** INPUT follows **
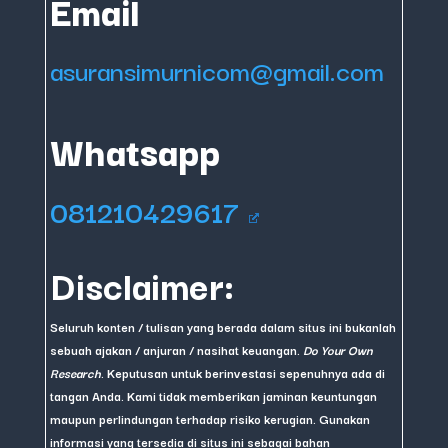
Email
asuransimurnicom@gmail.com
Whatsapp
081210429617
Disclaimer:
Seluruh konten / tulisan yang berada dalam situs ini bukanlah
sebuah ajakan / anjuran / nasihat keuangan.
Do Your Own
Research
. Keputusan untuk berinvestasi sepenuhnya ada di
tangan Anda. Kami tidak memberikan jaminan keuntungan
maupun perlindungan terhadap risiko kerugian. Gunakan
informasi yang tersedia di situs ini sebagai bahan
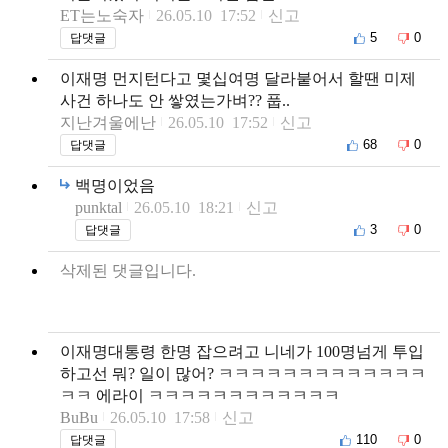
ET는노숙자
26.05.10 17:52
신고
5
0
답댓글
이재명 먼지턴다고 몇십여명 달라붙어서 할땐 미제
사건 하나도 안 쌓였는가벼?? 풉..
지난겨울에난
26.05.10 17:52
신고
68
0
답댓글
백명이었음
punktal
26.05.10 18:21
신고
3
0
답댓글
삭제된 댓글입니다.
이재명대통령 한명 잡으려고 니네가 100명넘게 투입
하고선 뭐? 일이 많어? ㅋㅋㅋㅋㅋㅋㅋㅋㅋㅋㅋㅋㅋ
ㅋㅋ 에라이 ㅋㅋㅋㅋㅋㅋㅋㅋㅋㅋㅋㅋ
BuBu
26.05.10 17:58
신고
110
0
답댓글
** End of INPUT **
ASSIGNMENT — Show, from the material above, each line that includes the string "situs".

ANSWER SECTION —
Seluruh konten / tulisan yang berada dalam situs ini bukanlah
informasi yang tersedia di situs ini sebagai bahan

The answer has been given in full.